Hello everybody and thank you for your patience. I know it has been a long time since my last article, but these are very busy times. The good thing is that from these busy times I got the idea for this article. What I will discuss today could make the difference between a great show and a so-so (or horrible) one, so please read on...
What we will discuss today is the importance of doing sound check, and some ideas to make the most out the little time you usually get. Though this does not mean to be a comprehensive discussion on sound-check, it includes some ideas that I think you might find useful when preparing for a live performance.
First off, make sure that you do sound-check. This is the very first step (and a crucial one) to any show you will do. It is of extreme importance to all bands, but especially to all of you out there who don't have a sound man (more on this later). When talking to promoters, club owners, or whoever is hiring you, make clear that you will need to do sound-check in order to perform at your best. More often than not, people won't like this (it means having people at the venue early, having to pay them, etc.), and try to talk you out of it.
I make sound-check a top priority for my shows, and I feel you should do the same. Hold your ground; explain that a good sound-check makes for a better show and happier customers. This probably won't work, but will at least show you are professional and you act like one. If you just chicken out for fear of losing the gig and accommodate everything this guy demands, don't be surprised if you will be abused in the future. This holds true in most cases, but use your own judgment to evaluate different situations. If this is a very important gig for you and the owner of the venue gives you some logical reasons for why a sound-check is not possible (festivals do sometimes present problems), be professional and see what works best for you AND the guy.
So let's say you are given a chance to do sound-check. Most likely, if you are serious about your music, you will try to get as much time as possible.

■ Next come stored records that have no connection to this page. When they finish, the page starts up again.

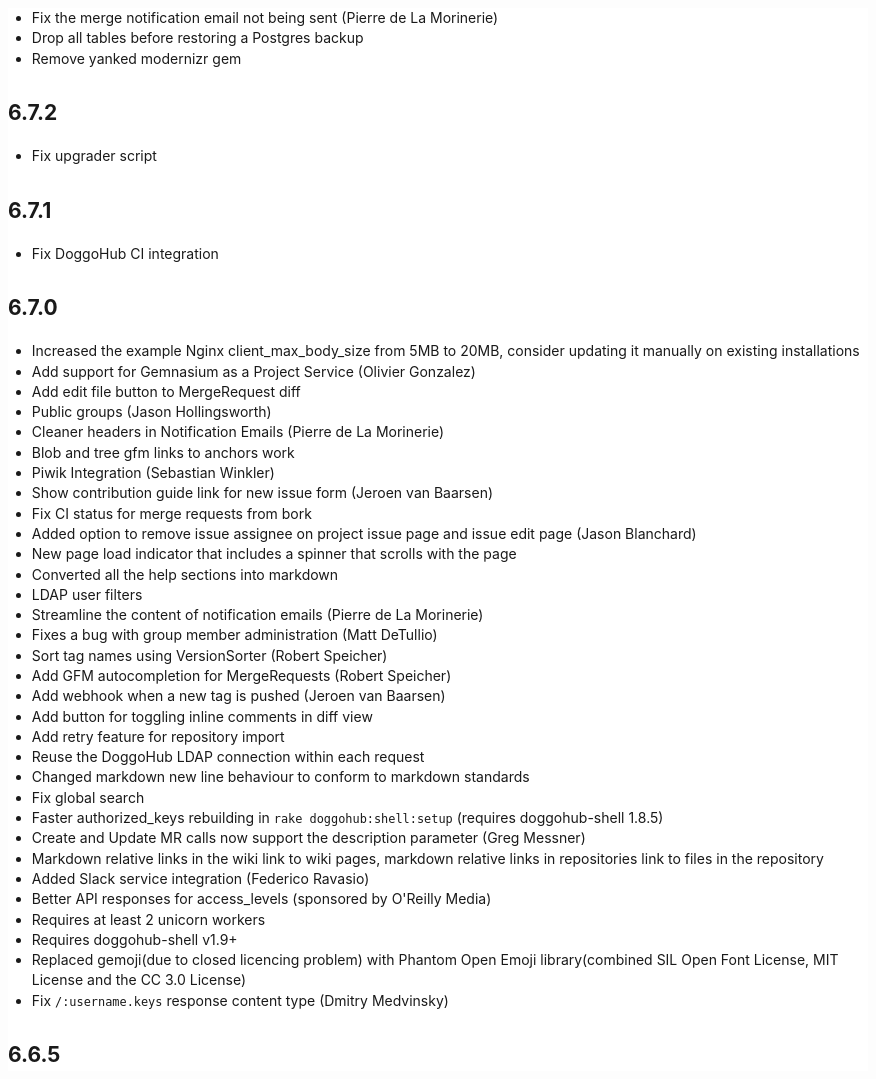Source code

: - Fix the merge notification email not being sent (Pierre de La Morinerie)
- Drop all tables before restoring a Postgres backup
- Remove yanked modernizr gem

## 6.7.2

- Fix upgrader script

## 6.7.1

- Fix DoggoHub CI integration

## 6.7.0

- Increased the example Nginx client_max_body_size from 5MB to 20MB, consider updating it manually on existing installations
- Add support for Gemnasium as a Project Service (Olivier Gonzalez)
- Add edit file button to MergeRequest diff
- Public groups (Jason Hollingsworth)
- Cleaner headers in Notification Emails (Pierre de La Morinerie)
- Blob and tree gfm links to anchors work
- Piwik Integration (Sebastian Winkler)
- Show contribution guide link for new issue form (Jeroen van Baarsen)
- Fix CI status for merge requests from bork
- Added option to remove issue assignee on project issue page and issue edit page (Jason Blanchard)
- New page load indicator that includes a spinner that scrolls with the page
- Converted all the help sections into markdown
- LDAP user filters
- Streamline the content of notification emails (Pierre de La Morinerie)
- Fixes a bug with group member administration (Matt DeTullio)
- Sort tag names using VersionSorter (Robert Speicher)
- Add GFM autocompletion for MergeRequests (Robert Speicher)
- Add webhook when a new tag is pushed (Jeroen van Baarsen)
- Add button for toggling inline comments in diff view
- Add retry feature for repository import
- Reuse the DoggoHub LDAP connection within each request
- Changed markdown new line behaviour to conform to markdown standards
- Fix global search
- Faster authorized_keys rebuilding in `rake doggohub:shell:setup` (requires doggohub-shell 1.8.5)
- Create and Update MR calls now support the description parameter (Greg Messner)
- Markdown relative links in the wiki link to wiki pages, markdown relative links in repositories link to files in the repository
- Added Slack service integration (Federico Ravasio)
- Better API responses for access_levels (sponsored by O'Reilly Media)
- Requires at least 2 unicorn workers
- Requires doggohub-shell v1.9+
- Replaced gemoji(due to closed licencing problem) with Phantom Open Emoji library(combined SIL Open Font License, MIT License and the CC 3.0 License)
- Fix `/:username.keys` response content type (Dmitry Medvinsky)

## 6.6.5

Just as likely, the venue will try to convince you that 5 minutes is all you need. Again, it is up to you to make the call. I did a show in Italy this summer, and demanded a whole afternoon of sound-check for a 29 minute show. Mixing electric guitar with an orchestra is not easy, and that was what I felt was required for the situation. I was also lucky to find very accommodating people to work with, and to be in a position where I could make requests. If your band is a four piece and you practice 5 days a week, you might need less time, it is really up to you.
Whatever time you get, it is now your responsibility to make sure that you make the most out of it and set the base for a perfect show.
Rule number one is: be nice to everybody.
Rule number two is: be nice to everybody.
Rule number three is: you guessed it, be nice to everybody.
Don't forget that these guys are getting paid whether they treat you well or not, and whether they make you sound good or not. Always keep in mind that what makes a good show good is not only you. It is all the people who are involved in it.
Remember, though, that sound check is YOUR responsibility. The people you will work with can be more or less cooperative, enthusiastic, and professional, but don't ever assume that things will get done without your input. This holds true for anything in the music business, really, but especially here. Nobody will raise the high end on the cymbals unless you say so. Nobody will give you more bass in your monitor if you don't specifically ask for it.
Second, worry about one thing at the time. A good place to start is the drums, then move on to the bass, then the guitar, then the vocals. We all have different ways of doing this, so whatever works for you, go for it. What is important is the sound you get on stage. Monitors placement, which is often overlooked, is key. Really spend some time experimenting and finding what works best for you.
Here is where most bands (I am talking on my own personal observations, of course) commit their biggest sin. Everything sounds good on stage, everybody looks happy, so they just wrap up and go to dinner. What they have forgotten is that the most important thing at a show is not what you hear onstage, but what the audience will hear.
So before you go eat (or whatever you do between sound-check and the show), make sure you walk around the venue, at different spots, make mental note of what sounds good and what needs a little adjustment. Maybe the mix could be better, or maybe that cool reverb you used in the studio for your guitar is just mudding the sound when added to the natural reverb of the hall. This is why you should always have sound-check: every venue is different, with different physical qualities.
It is also true that once the people are in the hall, they will mess up good part of your settings (eq, reverb, and so on), and that's where a good sound man can make the difference. But at least you did your part of the work (especially if you don't have, or can't afford, a sound man).
You might even bring that long chord or wireless system and walk around the venue while playing with the rest of the band onstage to get a better idea.
Oh, by the way, only one person in the band should be in charge of the sound-check. Again, this is one of those universals in music; there should always be one member of the band who has the final say. Especially in this case, when you are trying to accomplish a lot in little time. Put all egos aside, whoever can do it best should do it. It is for the good of the band. Listen to your band members, accommodate their specific requests, but be in charge of the overall sound. This, of course, if you are the best for the job. Otherwise, step aside and let somebody else do it.
When you are done, get out and relax. Have a good meal; hang out with your friends and family Realize that all you could do to make the show better, you did. What is left is something nobody can teach you: putting on a great show and being the best musician you can be.